» Task: Starting at the line that holds "X82796Y308703D03*" and stopping at the line that holds "X116257Y98961D03*", restate the records below word for word, with both of those lines included.

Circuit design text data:
——————————

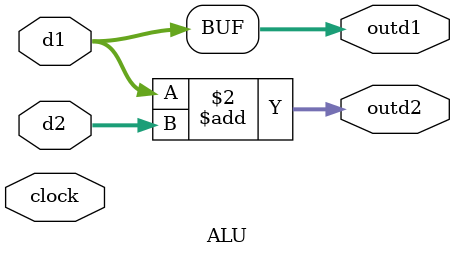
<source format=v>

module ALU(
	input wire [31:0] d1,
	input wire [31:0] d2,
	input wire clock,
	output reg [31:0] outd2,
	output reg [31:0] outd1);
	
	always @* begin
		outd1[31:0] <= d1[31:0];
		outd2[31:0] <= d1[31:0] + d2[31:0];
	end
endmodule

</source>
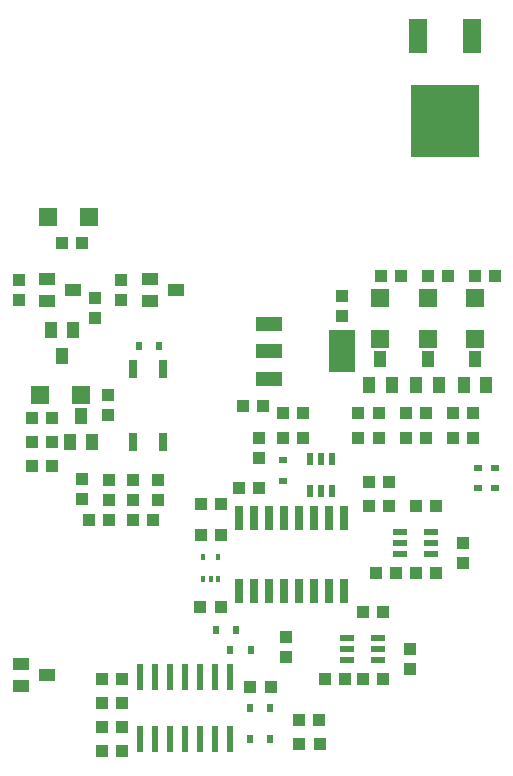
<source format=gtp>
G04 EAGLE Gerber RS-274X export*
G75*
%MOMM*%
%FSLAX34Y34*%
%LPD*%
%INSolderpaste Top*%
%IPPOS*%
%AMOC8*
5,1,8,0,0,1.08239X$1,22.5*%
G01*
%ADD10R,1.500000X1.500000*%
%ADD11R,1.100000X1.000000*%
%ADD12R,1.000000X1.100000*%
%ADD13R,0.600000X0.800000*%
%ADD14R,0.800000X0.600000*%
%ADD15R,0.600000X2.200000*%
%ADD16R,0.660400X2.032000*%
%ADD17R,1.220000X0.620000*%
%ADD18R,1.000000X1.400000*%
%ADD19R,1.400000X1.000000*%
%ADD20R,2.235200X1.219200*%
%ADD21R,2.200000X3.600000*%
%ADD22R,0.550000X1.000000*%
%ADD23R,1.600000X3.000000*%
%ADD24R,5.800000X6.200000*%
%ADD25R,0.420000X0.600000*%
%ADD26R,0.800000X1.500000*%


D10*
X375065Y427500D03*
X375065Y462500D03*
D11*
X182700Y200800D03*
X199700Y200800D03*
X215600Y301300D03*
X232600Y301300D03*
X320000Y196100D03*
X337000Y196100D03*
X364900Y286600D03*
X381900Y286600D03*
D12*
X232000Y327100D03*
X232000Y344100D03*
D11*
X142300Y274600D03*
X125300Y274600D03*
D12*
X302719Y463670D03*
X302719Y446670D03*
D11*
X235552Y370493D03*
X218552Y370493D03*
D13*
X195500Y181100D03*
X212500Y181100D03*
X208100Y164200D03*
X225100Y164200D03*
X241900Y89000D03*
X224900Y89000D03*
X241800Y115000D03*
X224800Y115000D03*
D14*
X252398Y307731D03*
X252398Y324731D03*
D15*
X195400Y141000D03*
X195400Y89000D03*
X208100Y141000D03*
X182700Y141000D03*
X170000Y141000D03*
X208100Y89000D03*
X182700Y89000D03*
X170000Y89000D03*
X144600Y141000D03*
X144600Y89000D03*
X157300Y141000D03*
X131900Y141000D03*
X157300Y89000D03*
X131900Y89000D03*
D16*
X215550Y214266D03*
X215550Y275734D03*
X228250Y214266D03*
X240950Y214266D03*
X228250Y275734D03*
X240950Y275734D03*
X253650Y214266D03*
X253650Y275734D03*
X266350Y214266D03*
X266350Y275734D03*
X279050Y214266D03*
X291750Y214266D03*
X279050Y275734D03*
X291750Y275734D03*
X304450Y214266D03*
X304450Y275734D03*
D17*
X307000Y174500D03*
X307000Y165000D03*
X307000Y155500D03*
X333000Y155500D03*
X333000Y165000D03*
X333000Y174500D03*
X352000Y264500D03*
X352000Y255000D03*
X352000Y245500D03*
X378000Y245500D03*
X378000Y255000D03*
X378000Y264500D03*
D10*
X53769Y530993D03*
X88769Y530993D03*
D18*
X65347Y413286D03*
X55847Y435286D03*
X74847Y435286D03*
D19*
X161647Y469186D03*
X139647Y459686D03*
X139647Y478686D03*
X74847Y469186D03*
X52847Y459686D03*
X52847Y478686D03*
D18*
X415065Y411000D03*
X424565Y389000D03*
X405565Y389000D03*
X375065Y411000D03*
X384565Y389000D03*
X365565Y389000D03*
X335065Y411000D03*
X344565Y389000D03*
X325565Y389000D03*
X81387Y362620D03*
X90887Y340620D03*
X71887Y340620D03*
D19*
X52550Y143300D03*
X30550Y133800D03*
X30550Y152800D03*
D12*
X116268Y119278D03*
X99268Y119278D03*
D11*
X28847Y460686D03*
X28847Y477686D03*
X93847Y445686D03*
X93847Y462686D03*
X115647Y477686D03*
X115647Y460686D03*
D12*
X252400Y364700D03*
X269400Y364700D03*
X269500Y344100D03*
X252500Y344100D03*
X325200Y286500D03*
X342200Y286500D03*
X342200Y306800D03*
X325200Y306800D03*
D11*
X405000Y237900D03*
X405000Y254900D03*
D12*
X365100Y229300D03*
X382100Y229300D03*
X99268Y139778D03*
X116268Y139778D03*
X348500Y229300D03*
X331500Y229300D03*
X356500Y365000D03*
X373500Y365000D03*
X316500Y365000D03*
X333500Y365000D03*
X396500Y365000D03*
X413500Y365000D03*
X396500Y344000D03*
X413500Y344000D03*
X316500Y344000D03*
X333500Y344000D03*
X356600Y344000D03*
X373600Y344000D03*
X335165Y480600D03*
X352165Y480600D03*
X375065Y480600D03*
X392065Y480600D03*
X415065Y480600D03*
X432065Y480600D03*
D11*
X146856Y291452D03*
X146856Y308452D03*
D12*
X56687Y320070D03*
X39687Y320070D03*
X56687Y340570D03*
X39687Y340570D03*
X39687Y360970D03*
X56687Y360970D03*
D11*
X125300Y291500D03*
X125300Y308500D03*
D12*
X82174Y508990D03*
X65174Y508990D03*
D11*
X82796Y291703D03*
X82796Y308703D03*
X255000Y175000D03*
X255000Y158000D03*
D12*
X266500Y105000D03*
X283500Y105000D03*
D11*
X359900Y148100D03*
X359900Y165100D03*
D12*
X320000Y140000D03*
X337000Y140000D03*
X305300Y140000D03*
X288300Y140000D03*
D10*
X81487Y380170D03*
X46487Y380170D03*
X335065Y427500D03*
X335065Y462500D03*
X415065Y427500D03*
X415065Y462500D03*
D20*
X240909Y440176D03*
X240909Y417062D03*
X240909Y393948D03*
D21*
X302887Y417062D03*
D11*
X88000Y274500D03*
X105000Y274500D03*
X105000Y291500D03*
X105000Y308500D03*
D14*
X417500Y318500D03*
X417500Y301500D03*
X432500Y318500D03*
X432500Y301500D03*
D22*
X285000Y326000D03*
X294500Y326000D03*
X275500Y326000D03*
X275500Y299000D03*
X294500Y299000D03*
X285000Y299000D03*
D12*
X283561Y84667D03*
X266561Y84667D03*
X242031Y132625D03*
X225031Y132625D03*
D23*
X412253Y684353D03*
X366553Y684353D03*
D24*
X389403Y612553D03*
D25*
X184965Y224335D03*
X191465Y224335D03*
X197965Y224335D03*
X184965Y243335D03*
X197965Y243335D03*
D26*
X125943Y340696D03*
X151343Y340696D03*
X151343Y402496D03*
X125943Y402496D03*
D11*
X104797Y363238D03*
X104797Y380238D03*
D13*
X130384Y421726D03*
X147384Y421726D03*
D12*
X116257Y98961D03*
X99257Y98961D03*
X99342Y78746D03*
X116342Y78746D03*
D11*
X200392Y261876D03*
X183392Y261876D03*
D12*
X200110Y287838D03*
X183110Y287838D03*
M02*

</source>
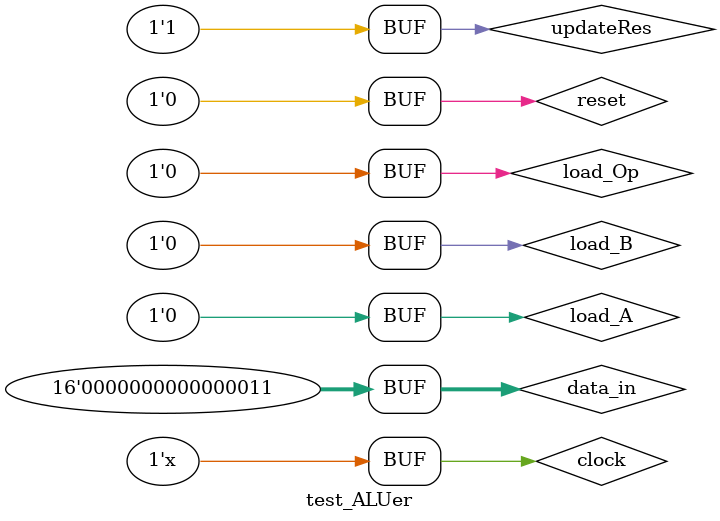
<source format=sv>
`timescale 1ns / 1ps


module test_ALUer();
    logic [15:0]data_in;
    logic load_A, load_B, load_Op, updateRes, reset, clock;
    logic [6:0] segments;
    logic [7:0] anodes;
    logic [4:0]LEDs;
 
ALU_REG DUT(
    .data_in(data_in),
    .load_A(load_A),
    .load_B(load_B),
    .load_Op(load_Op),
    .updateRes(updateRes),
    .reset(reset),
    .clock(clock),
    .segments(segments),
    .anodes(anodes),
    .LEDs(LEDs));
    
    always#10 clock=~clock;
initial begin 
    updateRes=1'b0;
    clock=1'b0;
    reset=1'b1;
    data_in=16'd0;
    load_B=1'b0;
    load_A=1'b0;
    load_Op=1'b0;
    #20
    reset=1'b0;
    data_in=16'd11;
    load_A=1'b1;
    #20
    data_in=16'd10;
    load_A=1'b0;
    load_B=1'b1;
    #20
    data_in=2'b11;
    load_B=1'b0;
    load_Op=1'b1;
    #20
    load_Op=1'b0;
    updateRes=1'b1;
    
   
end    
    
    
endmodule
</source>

——————————

» Problem solution:
X82796Y308703D03*
X255000Y175000D03*
X255000Y158000D03*
D12*
X266500Y105000D03*
X283500Y105000D03*
D11*
X359900Y148100D03*
X359900Y165100D03*
D12*
X320000Y140000D03*
X337000Y140000D03*
X305300Y140000D03*
X288300Y140000D03*
D10*
X81487Y380170D03*
X46487Y380170D03*
X335065Y427500D03*
X335065Y462500D03*
X415065Y427500D03*
X415065Y462500D03*
D20*
X240909Y440176D03*
X240909Y417062D03*
X240909Y393948D03*
D21*
X302887Y417062D03*
D11*
X88000Y274500D03*
X105000Y274500D03*
X105000Y291500D03*
X105000Y308500D03*
D14*
X417500Y318500D03*
X417500Y301500D03*
X432500Y318500D03*
X432500Y301500D03*
D22*
X285000Y326000D03*
X294500Y326000D03*
X275500Y326000D03*
X275500Y299000D03*
X294500Y299000D03*
X285000Y299000D03*
D12*
X283561Y84667D03*
X266561Y84667D03*
X242031Y132625D03*
X225031Y132625D03*
D23*
X412253Y684353D03*
X366553Y684353D03*
D24*
X389403Y612553D03*
D25*
X184965Y224335D03*
X191465Y224335D03*
X197965Y224335D03*
X184965Y243335D03*
X197965Y243335D03*
D26*
X125943Y340696D03*
X151343Y340696D03*
X151343Y402496D03*
X125943Y402496D03*
D11*
X104797Y363238D03*
X104797Y380238D03*
D13*
X130384Y421726D03*
X147384Y421726D03*
D12*
X116257Y98961D03*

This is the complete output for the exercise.